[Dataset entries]
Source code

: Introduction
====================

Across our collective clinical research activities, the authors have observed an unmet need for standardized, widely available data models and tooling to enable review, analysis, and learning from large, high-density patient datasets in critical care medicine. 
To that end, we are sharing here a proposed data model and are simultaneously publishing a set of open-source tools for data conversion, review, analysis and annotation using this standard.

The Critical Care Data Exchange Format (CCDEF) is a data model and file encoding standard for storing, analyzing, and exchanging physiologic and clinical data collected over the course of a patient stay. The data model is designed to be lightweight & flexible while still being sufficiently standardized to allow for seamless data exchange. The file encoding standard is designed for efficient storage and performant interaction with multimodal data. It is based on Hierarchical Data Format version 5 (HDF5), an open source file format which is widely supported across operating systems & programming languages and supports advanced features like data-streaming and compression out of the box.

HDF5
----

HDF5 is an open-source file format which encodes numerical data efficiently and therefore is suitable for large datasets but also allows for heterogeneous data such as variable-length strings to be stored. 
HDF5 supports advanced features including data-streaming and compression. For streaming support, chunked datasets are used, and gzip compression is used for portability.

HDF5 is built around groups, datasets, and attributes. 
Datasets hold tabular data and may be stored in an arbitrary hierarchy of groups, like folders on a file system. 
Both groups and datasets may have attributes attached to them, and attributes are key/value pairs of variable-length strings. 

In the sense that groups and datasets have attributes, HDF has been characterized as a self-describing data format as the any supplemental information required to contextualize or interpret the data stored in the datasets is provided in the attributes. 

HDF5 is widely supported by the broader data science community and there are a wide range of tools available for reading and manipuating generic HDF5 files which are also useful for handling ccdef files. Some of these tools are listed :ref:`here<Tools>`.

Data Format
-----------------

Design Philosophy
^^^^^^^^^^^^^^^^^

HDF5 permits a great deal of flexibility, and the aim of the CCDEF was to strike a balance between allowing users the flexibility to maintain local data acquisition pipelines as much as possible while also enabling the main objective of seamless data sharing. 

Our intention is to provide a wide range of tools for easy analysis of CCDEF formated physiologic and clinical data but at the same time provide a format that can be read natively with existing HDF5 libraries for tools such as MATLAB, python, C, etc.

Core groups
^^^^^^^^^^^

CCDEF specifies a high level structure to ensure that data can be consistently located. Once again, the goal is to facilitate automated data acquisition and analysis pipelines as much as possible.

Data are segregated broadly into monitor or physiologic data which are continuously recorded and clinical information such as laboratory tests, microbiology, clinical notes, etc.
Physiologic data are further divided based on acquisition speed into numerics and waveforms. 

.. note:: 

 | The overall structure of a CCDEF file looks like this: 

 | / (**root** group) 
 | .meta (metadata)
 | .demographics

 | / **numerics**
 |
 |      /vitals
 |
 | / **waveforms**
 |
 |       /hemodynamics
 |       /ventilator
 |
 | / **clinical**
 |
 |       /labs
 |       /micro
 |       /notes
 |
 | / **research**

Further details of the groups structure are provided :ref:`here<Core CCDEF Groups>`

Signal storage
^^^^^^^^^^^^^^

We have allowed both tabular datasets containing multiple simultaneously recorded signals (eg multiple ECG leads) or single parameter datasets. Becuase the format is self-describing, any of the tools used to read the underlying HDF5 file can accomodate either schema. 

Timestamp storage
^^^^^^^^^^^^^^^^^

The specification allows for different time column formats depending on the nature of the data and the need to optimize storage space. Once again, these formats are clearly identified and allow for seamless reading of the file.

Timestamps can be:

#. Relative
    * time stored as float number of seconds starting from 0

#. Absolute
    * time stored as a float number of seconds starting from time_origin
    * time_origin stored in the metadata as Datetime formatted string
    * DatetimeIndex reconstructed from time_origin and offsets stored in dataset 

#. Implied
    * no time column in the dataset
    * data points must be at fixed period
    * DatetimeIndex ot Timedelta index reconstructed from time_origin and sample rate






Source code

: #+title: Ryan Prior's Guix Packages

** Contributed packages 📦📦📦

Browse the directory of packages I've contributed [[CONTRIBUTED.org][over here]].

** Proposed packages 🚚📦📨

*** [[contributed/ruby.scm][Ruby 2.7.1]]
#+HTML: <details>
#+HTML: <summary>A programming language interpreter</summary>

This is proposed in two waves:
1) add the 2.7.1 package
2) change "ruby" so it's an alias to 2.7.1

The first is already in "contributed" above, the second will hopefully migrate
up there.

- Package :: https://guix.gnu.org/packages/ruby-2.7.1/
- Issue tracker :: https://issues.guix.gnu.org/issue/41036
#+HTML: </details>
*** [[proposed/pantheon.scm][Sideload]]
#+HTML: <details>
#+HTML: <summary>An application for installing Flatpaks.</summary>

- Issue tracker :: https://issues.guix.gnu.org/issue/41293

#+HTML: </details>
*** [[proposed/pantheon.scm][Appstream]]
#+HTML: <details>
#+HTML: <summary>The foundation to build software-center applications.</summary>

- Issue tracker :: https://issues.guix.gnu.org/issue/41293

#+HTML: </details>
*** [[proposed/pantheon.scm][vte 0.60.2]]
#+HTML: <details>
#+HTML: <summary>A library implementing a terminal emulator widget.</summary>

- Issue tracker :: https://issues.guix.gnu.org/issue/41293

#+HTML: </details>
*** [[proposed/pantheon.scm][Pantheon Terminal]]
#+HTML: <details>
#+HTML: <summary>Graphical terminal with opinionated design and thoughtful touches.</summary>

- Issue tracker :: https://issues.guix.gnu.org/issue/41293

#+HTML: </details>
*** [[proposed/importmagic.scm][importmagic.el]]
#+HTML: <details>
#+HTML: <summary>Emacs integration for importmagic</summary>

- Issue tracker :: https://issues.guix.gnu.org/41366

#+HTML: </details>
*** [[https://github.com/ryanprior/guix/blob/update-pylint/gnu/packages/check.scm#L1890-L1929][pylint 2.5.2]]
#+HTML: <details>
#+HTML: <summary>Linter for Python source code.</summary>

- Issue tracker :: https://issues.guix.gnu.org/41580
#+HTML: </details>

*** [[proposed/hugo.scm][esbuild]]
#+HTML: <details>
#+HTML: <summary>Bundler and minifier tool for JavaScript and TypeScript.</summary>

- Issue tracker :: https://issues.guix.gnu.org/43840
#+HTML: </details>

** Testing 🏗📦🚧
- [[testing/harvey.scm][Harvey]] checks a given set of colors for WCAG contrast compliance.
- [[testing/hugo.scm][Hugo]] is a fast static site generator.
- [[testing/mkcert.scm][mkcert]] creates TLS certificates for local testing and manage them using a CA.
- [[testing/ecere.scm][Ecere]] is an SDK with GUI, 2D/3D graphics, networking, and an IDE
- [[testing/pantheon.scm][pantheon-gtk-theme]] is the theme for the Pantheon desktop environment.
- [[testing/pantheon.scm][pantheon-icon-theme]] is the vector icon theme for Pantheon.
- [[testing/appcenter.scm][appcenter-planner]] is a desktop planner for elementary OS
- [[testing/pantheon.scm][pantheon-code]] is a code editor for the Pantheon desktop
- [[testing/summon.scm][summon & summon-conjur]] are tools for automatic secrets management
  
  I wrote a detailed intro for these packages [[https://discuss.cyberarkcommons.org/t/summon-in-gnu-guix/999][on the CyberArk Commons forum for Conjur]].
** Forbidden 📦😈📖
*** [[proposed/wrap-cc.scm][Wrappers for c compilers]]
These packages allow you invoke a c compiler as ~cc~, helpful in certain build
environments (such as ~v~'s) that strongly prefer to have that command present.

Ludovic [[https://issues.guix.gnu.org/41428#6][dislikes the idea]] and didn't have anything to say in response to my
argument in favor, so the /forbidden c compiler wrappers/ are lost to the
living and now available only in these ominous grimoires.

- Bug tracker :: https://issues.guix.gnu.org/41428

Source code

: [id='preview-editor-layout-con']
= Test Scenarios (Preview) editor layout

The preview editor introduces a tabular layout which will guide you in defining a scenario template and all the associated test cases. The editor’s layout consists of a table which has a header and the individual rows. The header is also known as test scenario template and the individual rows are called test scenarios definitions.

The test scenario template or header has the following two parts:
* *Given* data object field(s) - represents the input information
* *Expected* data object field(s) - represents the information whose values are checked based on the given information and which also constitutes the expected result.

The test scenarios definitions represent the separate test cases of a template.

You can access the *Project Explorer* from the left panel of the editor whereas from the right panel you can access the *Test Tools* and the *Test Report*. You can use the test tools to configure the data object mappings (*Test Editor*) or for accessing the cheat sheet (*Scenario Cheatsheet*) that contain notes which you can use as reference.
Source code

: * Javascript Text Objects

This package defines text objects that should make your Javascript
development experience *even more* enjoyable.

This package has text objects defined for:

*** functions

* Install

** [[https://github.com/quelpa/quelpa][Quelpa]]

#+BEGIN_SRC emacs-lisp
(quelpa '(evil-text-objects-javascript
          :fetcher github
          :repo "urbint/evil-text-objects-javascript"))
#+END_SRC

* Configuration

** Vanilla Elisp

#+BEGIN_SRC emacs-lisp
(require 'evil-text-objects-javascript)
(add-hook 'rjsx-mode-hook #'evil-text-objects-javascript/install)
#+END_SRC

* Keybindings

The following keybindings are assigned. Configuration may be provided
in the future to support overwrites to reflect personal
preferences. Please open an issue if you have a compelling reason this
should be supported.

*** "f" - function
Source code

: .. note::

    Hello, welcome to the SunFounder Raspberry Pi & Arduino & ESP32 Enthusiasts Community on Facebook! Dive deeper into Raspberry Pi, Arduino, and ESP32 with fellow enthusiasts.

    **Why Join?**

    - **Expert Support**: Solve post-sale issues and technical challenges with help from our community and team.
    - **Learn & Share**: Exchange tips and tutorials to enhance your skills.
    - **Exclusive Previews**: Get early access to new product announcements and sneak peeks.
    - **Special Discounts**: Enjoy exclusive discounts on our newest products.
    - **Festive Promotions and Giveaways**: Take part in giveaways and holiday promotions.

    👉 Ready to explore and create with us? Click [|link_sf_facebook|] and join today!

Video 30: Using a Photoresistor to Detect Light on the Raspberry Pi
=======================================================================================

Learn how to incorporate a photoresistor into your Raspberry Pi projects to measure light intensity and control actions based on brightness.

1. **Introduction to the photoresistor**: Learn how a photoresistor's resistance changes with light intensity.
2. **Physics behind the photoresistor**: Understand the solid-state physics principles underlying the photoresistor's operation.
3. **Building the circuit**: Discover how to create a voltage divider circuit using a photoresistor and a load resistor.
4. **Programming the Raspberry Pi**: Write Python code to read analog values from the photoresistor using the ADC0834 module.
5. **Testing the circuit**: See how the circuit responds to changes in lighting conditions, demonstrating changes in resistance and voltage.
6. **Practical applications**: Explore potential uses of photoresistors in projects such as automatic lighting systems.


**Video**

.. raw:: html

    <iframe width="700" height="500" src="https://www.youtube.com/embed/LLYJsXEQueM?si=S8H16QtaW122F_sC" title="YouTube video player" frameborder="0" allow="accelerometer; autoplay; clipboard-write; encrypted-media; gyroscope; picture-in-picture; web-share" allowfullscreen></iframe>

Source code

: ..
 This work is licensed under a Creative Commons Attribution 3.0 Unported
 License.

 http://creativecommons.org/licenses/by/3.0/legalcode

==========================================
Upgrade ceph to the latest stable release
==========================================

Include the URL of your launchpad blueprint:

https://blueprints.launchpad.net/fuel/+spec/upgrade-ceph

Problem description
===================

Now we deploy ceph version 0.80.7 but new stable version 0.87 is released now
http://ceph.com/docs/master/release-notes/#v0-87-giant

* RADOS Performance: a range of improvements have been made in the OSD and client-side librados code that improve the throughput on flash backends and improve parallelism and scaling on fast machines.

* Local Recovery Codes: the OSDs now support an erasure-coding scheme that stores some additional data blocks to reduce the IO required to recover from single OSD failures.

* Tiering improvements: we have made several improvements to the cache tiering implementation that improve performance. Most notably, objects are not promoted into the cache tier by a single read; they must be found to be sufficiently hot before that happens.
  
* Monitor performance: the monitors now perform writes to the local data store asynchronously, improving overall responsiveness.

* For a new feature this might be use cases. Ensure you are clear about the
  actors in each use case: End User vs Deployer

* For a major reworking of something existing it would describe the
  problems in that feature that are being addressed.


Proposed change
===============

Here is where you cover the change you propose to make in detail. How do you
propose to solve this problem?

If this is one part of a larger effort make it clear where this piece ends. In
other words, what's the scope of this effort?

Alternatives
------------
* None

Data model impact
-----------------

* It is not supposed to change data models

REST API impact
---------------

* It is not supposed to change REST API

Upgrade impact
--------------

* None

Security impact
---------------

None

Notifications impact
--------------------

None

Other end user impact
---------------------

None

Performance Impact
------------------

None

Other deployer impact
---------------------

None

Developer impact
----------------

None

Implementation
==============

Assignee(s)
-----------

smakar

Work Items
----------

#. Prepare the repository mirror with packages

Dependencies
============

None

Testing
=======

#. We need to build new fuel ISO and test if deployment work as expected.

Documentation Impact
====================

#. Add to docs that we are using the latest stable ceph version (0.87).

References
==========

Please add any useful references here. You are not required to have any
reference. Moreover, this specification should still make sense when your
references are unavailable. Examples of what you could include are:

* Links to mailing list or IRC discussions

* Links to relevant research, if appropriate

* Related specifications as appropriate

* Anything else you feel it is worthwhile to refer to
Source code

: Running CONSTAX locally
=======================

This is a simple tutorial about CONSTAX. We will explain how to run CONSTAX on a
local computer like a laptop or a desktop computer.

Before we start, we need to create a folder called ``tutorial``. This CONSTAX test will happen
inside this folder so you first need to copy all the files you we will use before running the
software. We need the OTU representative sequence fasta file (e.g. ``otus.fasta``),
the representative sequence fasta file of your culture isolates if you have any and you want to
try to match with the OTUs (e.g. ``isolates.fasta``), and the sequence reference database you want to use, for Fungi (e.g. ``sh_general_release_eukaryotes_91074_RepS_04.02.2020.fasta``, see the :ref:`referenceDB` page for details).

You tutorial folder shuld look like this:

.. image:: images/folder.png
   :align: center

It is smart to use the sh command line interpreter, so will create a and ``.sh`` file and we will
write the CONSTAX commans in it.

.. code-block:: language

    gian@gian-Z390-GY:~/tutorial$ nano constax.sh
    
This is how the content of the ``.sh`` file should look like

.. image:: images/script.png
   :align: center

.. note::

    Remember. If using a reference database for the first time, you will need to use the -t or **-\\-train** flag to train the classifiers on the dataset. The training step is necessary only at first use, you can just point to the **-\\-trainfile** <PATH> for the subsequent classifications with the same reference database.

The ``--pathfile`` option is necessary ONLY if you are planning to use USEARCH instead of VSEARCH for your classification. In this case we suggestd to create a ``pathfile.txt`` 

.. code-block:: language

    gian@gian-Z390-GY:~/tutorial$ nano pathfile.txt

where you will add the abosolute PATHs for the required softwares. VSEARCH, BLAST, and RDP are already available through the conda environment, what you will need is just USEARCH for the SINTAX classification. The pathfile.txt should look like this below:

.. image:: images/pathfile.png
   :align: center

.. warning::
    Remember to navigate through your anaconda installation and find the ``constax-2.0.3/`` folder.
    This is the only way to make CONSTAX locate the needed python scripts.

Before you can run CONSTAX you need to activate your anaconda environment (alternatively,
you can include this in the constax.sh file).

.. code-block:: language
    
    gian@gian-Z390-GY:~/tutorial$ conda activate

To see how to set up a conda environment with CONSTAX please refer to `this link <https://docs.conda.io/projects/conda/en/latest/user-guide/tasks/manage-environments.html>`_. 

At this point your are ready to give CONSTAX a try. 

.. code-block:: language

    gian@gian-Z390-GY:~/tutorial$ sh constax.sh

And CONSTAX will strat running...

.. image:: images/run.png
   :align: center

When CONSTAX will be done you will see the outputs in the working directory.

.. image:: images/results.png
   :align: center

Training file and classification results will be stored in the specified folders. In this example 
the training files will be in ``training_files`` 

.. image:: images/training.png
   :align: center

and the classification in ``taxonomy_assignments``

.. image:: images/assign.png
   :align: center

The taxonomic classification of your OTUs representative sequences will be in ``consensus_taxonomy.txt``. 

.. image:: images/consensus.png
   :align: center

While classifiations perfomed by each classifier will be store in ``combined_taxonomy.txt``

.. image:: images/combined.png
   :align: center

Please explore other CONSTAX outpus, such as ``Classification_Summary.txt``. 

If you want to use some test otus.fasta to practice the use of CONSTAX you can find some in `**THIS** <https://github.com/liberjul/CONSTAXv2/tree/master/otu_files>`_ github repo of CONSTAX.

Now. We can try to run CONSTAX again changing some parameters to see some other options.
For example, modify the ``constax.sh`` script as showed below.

-- WORK ORDER --
Your task is to reproduce the entries exactly, starting at the first line and ending with the line containing "To that end, we".

-- EXERCISE RESPONSE --
Source code

: Introduction
====================

Across our collective clinical research activities, the authors have observed an unmet need for standardized, widely available data models and tooling to enable review, analysis, and learning from large, high-density patient datasets in critical care medicine. 
To that end, we are sharing here a proposed data model and are simultaneously publishing a set of open-source tools for data conversion, review, analysis and annotation using this standard.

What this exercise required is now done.